Le cinéaste expliquait en conférence de presse à Tokyo s’être entraîné avec un maître de sabre, dont la collaboration remonte à Hiruko the Goblin (1991). Cette séquence arrive à anéantir les récits possibles annoncés dans la première partie du film, mais ne détourne pas le personnage de Tsukamoto, qui navigue entre sage et virtuose, de sa mission. Il a besoin d’hommes et refuse de laisser Mokunoshin s’échapper. Fidèle aux codes du genre, le film se termine par un duel.

Killing élève Tsukamoto Shinya à un autre niveau, et compte parmi les films japonais les plus accomplis depuis une dizaine d’années, de loin le plus réussi dans la mesure où il signale à la fois un tournant et une nouvelle maturité de l’œuvre, que ses pairs peinent à trouver. Fidèle aux durées courtes, avec une séquence d’ouverture qui signe le film (un marteau qui frappe une épée sur une enclume, ce son de métal qui caractérise l’univers du cinéaste),  Killing impose peu à peu un autre rythme, fait de faux départs, d’instants interrompus, de pulsions en panne (autre thème cher au cinéma de Tsukamoto), que vient résoudre Sawamura, laissant entendre en avoir assez de ce Japon qu’il croit trop indécis et vacillant.

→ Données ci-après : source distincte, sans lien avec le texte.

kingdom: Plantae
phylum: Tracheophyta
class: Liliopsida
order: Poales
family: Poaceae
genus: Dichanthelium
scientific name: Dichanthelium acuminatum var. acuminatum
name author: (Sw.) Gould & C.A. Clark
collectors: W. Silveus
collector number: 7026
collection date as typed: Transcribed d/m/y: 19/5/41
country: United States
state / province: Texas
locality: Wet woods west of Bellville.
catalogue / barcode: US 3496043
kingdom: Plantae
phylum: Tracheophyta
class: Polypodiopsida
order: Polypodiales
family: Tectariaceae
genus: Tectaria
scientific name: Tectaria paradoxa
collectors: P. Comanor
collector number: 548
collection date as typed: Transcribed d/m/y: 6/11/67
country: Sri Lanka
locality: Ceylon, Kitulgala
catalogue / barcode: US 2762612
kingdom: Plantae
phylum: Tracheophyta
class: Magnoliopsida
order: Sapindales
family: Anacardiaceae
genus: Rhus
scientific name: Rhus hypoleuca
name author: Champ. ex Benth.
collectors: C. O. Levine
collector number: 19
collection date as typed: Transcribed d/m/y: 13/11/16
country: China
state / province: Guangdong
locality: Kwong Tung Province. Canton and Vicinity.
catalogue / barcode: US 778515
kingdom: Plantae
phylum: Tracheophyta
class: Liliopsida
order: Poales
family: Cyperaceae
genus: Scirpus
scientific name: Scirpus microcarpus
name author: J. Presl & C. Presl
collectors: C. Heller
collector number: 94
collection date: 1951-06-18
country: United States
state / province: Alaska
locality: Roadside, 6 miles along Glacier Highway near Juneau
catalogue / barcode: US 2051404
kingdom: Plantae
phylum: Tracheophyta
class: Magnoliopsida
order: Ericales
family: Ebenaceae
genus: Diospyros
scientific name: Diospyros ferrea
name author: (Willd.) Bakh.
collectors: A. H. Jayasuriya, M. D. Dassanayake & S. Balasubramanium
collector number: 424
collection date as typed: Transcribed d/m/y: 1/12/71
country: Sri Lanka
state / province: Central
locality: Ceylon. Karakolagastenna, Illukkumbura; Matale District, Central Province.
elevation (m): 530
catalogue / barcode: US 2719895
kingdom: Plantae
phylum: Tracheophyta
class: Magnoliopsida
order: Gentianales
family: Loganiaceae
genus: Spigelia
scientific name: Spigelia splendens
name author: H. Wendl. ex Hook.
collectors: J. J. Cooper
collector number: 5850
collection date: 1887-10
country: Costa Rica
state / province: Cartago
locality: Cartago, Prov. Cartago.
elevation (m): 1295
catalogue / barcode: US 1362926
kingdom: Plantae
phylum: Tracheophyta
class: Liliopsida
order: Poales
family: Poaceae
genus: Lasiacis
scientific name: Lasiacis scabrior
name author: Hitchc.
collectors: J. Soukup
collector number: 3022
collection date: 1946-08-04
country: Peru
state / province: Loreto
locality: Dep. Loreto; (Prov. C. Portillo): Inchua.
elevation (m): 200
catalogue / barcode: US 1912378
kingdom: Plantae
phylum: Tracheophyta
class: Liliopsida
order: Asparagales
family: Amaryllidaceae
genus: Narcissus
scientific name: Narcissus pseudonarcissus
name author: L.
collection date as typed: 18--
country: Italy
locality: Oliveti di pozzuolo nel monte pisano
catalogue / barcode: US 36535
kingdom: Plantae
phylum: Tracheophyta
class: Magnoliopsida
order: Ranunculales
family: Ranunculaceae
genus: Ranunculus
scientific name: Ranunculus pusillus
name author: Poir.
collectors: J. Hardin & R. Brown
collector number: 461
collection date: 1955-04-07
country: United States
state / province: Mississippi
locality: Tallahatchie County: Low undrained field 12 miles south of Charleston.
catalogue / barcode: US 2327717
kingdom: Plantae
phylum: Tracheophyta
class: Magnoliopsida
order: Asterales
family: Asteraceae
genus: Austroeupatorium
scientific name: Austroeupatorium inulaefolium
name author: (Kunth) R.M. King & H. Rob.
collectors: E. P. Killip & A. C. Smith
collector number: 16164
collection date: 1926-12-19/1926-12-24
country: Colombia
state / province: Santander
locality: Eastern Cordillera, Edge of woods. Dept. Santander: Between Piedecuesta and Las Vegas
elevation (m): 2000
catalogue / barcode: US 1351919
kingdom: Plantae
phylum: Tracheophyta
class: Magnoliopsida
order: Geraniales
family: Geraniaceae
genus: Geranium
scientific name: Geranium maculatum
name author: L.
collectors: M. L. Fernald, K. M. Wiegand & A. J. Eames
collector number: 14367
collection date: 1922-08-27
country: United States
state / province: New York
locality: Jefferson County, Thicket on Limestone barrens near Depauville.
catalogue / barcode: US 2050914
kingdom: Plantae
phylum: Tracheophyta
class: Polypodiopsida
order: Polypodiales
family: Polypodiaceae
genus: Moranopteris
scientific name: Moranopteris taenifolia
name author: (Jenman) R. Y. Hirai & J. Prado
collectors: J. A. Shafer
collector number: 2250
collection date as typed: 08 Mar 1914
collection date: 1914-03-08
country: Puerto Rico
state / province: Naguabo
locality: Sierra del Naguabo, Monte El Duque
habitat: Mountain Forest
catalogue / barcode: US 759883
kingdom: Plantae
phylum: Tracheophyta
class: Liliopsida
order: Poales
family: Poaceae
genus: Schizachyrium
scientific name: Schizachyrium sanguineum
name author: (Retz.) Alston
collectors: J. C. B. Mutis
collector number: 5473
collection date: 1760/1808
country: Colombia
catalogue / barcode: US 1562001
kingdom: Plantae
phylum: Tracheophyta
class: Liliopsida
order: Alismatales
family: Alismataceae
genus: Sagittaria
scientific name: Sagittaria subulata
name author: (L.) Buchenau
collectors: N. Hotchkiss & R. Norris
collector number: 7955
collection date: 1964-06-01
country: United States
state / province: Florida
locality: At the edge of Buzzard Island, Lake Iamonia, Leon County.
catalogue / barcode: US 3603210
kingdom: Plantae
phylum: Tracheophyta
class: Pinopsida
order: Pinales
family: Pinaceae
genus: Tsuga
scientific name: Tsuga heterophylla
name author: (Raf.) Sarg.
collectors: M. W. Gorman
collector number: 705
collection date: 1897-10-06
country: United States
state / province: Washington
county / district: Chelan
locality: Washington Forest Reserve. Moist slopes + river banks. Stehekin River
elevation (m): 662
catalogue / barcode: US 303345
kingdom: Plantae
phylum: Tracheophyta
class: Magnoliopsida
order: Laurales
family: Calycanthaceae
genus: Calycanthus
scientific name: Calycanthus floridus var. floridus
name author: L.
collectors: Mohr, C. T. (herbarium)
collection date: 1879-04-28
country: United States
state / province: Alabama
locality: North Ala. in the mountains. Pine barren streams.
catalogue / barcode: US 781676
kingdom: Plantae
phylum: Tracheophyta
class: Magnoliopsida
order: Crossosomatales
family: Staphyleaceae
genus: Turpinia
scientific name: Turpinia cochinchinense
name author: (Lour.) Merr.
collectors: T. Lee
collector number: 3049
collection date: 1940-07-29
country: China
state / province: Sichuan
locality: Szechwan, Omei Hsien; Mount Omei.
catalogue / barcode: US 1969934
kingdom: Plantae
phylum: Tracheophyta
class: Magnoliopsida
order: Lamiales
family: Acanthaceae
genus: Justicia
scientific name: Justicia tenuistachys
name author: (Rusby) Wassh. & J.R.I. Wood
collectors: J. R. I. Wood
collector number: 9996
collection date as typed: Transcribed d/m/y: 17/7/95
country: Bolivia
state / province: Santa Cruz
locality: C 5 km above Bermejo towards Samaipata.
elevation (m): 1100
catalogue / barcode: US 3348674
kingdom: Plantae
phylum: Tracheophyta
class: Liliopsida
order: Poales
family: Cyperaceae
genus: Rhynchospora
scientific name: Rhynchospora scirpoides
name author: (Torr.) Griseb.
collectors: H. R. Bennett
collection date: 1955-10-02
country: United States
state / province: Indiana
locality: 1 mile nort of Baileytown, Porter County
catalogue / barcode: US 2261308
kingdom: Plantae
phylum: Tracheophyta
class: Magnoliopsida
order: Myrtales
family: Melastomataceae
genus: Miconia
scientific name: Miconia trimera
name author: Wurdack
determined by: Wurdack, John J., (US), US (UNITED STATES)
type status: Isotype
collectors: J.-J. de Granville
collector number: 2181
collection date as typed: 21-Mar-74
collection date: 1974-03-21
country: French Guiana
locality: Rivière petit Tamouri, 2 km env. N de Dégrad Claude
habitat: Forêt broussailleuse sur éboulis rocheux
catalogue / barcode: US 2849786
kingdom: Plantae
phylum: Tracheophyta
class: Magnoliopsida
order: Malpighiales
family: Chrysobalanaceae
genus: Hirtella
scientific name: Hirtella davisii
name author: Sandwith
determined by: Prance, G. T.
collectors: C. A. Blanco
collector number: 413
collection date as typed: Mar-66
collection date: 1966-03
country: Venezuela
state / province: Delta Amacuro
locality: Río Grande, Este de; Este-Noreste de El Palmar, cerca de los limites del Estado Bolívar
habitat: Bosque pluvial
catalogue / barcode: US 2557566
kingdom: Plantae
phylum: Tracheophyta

Il offre aussi l’occasion à l’immense actrice Aoi Yu d’érotiser autrement son jeu. Découverte par Iwai Shunji au tournant du siècle, cette actrice a aujourd’hui dépassé la trentaine et offre au film le soin de la mettre à jour. Tsukamoto a créé avec Sawamura l’un de ses plus personnages les plus singuliers depuis Tetsuo, qu’on souhaiterait également voir faire l’objet d’une série, d’une ampleur moindre que Zatoichi mais tout au moins une trilogie.

Tsukamoto n’a pas réinventé le jidai geki, il l’a ramené au sein du cinéma japonais.

Stephen Sarrazin.

Killing de Tsukamoto Shinya. Japon. 2018.